SDA Launches New Podcast

“Podcast@SDA,” a new podcast series from the USC School of Dramatic Arts, launches this week.

Hosted by SDA Dean David Bridel, the series will take listeners behind the scenes of the School’s 2016-17 season of plays. With two musicals, a three-play acting repertory, and works from Shakespeare, Robert Schenkkan and Anne Washburn, the 20-plus show season is both diverse and challenging, and is one of the most ambitious of any dramatic arts training institution in the nation.

“The new Podcast@SDA offers me the opportunity to speak creatively to the wider community about different aspects of our work,” Bridel said. “This year, the focus will be on the plays and authors involved in our current season. I’m excited by the opportunity to work in this medium and, in future years, offer classes in podcast creation for our students.”

In the first episode of the series, Dean Bridel speaks to playwright Julie Jensen, whose play, Mockingbird, performs at the School’s McClintock Theatre from Sept. 29 to Oct. 2.

Jensen is the author of 30 plays and has received numerous awards for her work, including the Kennedy Center Award for New American Plays and the LA Weekly Award for Best New Play. She has received the McKnight National Playwriting Fellowship, the TCG/NEA Playwriting Residency, and a major grant from the Pew Charitable Trusts. Her work is published by Dramatic Publishing, DPS, and Playscripts, and is anthologized in Best Plays by Women and in a dozen other collections. Her book Playwriting: Brief and Brilliant is published by Smith and Kraus. Mockingbird will also be produced this year at Kennedy Center Theatre for Young Audiences in Washington, D.C.

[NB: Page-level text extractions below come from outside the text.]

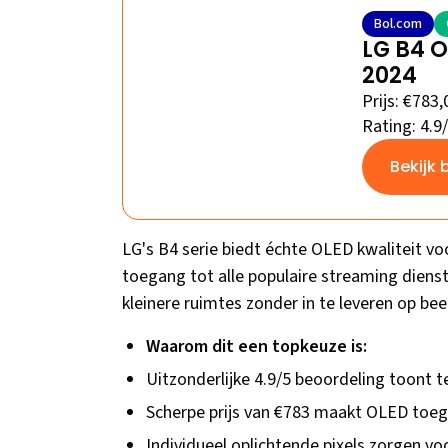
Bol.com
LG B4 O
2024
Prijs: €783,
Rating: 4.9
Bekijk 
LG's B4 serie biedt échte OLED kwaliteit vo
toegang tot alle populaire streaming diens
kleinere ruimtes zonder in te leveren op bee
Waarom dit een topkeuze is:
Uitzonderlijke 4.9/5 beoordeling toont 
Scherpe prijs van €783 maakt OLED toeg
Individueel oplichtende pixels zorgen vo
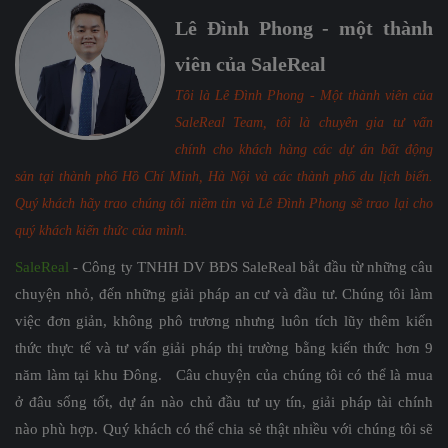
Lê Đình Phong - một thành
viên của SaleReal
Tôi là Lê Đình Phong - Một thành viên của
SaleReal Team, tôi là chuyên gia tư vấn
chính cho khách hàng các dự án bất động
sản tại thành phố Hồ Chí Minh, Hà Nội và các thành phố du lịch biển.
Quý khách hãy trao chúng tôi niềm tin và Lê Đình Phong sẽ trao lại cho
quý khách kiến thức của mình.
SaleReal
- Công ty TNHH DV BĐS SaleReal bắt đầu từ những câu
chuyện nhỏ, đến những giải pháp an cư và đầu tư. Chúng tôi làm
việc đơn giản, không phô trương nhưng luôn tích lũy thêm kiến
thức thực tế và tư vấn giải pháp thị trường bằng kiến thức hơn 9
năm làm tại khu Đông. Câu chuyện của chúng tôi có thể là mua
ở đâu sống tốt, dự án nào chủ đầu tư uy tín, giải pháp tài chính
nào phù hợp. Quý khách có thể chia sẻ thật nhiều với chúng tôi sẽ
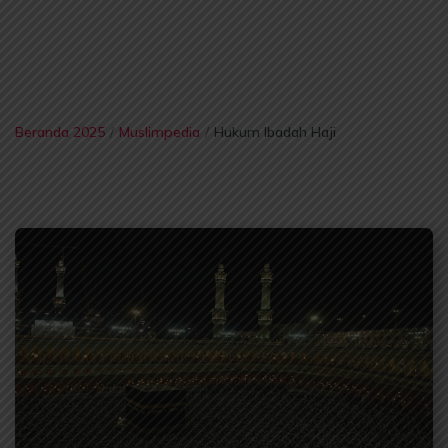
Beranda 2025
/
Muslimpedia
/
Hukum Ibadah Haji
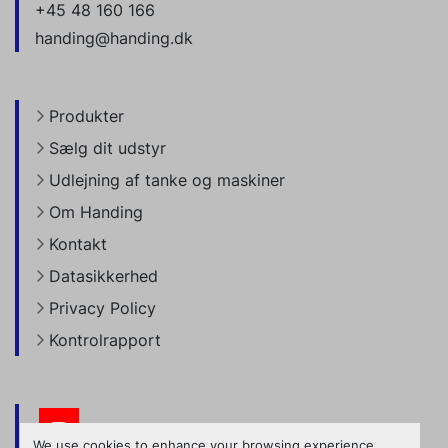
+45 48 160 166
handing@handing.dk
Produkter
Sælg dit udstyr
Udlejning af tanke og maskiner
Om Handing
Kontakt
Datasikkerhed
Privacy Policy
Kontrolrapport
youtube
We use cookies to enhance your browsing experience,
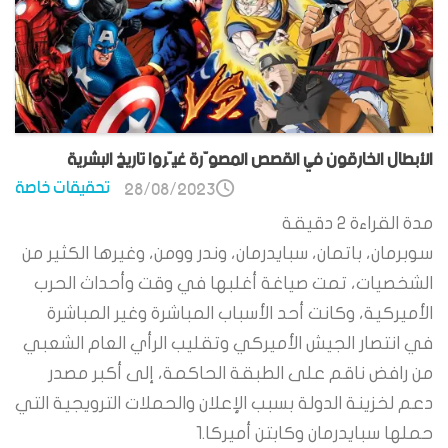
الأبطال الخارقون في القصص المصوّرة غيّروا تاريخ البشرية
تحقيقات خاصة
28/08/2023
مدة القراءة
2
دقيقة
سوبرمان، باتمان، سبايدرمان، وندر وومن، وغيرها الكثير من
الشخصيات، تمت صياغة أغلبها في وقت وأحداث الحرب
الأميركية، وكانت أحد الأسباب المباشرة وغير المباشرة
في انتصار الجيش الأميركي وتقليب الرأي العام الشعبي
من رافض ناقم على الطبقة الحاكمة، إلى أكبر مصدر
دعم لخزينة الدولة بسبب الإعلان والحملات الترويجية التي
حملها سبايدرمان وكابتن أميركا.1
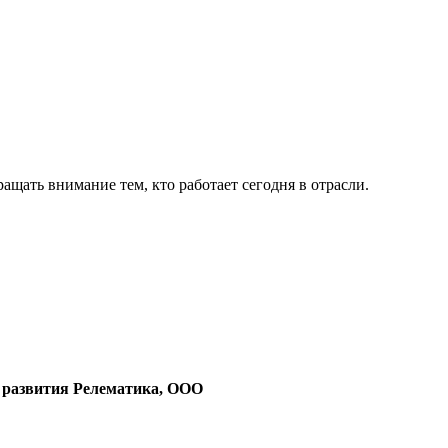
ащать внимание тем, кто работает сегодня в отрасли.
 развития Релематика, ООО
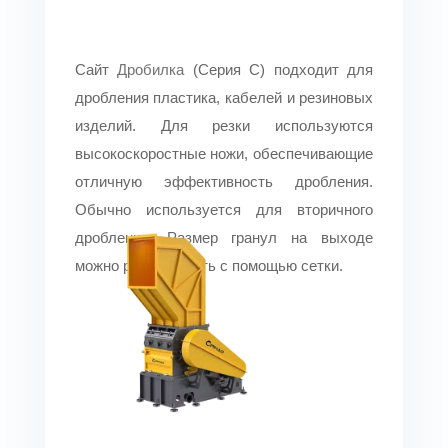
Сайт
Дробилка
(Серия C) подходит для
дробления пластика, кабелей и резиновых
изделий. Для резки используются
высокоскоростные ножи, обеспечивающие
отличную эффективность дробления.
Обычно используется для вторичного
дробления. Размер гранул на выходе
можно регулировать с помощью сетки.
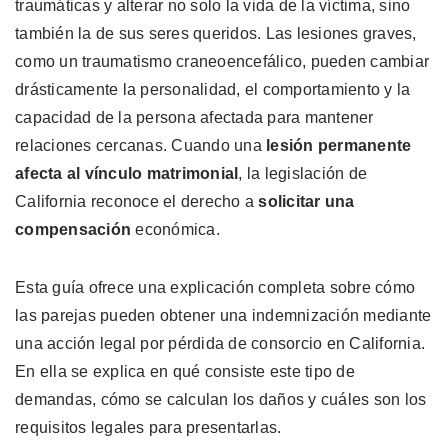
traumáticas y alterar no solo la vida de la víctima, sino
también la de sus seres queridos. Las lesiones graves,
como un traumatismo craneoencefálico, pueden cambiar
drásticamente la personalidad, el comportamiento y la
capacidad de la persona afectada para mantener
relaciones cercanas. Cuando una
lesión permanente
afecta al vínculo matrimonial
, la legislación de
California reconoce el derecho a
solicitar una
compensación
económica.
Esta guía ofrece una explicación completa sobre cómo
las parejas pueden obtener una indemnización mediante
una acción legal por pérdida de consorcio en California.
En ella se explica en qué consiste este tipo de
demandas, cómo se calculan los daños y cuáles son los
requisitos legales para presentarlas.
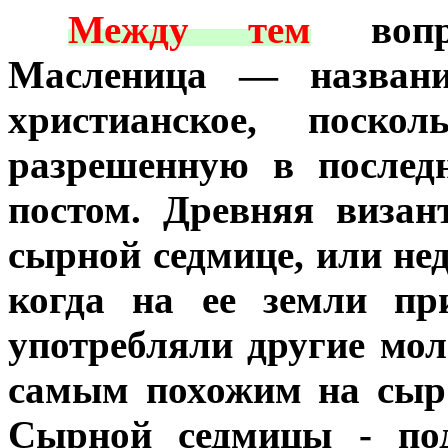
***
Между тем
вопре
Масленица — названи
христианское, поско
разрешенную в послед
постом. Древняя визан
сырной седмице, или нед
когда на ее земли пр
употребляли другие мо
самым похожим на сыр
Сырной седмицы - под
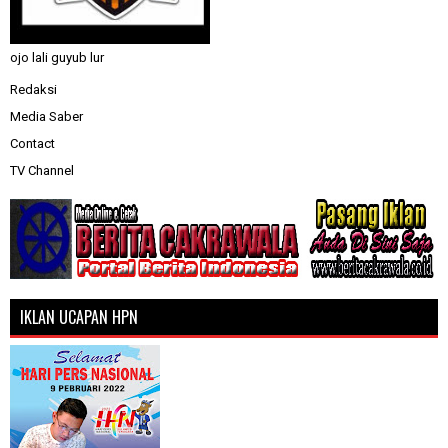
ojo lali guyub lur
Redaksi
Media Saber
Contact
TV Channel
IKLAN UCAPAN HPN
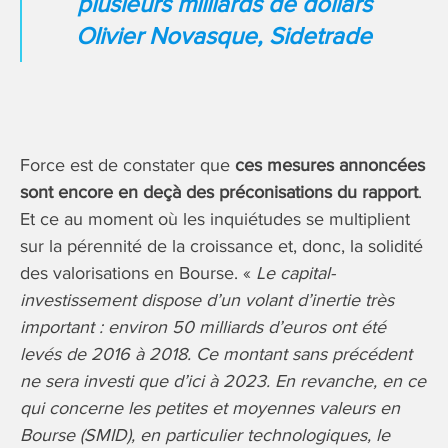
plusieurs milliards de dollars
Olivier Novasque, Sidetrade
Force est de constater que
ces mesures annoncées
sont encore en deçà des préconisations du rapport
.
Et ce au moment où les inquiétudes se multiplient
sur la pérennité de la croissance et, donc, la solidité
des valorisations en Bourse. «
Le capital-
investissement dispose d’un volant d’inertie très
important : environ 50 milliards d’euros ont été
levés de 2016 à 2018. Ce montant sans précédent
ne sera investi que d’ici à 2023. En revanche, en ce
qui concerne les petites et moyennes valeurs en
Bourse (SMID), en particulier technologiques, le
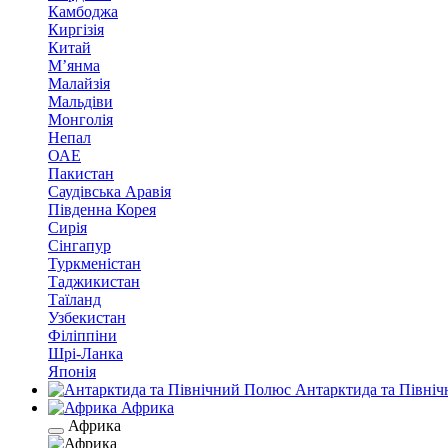
Камбоджа
Киргізія
Китай
М’янма
Малайзія
Мальдіви
Монголія
Непал
ОАЕ
Пакистан
Саудівська Аравія
Південна Корея
Сирія
Сінгапур
Туркменістан
Таджикистан
Таїланд
Узбекистан
Філіппіни
Шрі-Ланка
Японія
Антарктида та Півні
Африка
Африка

Although Dean Bridel hosts the podcast, dramatic arts students are the driving force behind the production. Podcast@SDA is recorded, edited and mixed by the students and faculty of the School’s BFA Sound Design program. “Working on the podcast gives our designers a chance to implement the production skills they are learning in the classroom,” said Philip G. Allen, director of BFA Sound Design. “They weave into each episode music choices and other audio production elements derived from the design aesthetic being employed on the corresponding productions. They will gain valuable recording studio experience working with authors, performers and scholars as they tell the story behind the stories we tell on stage.”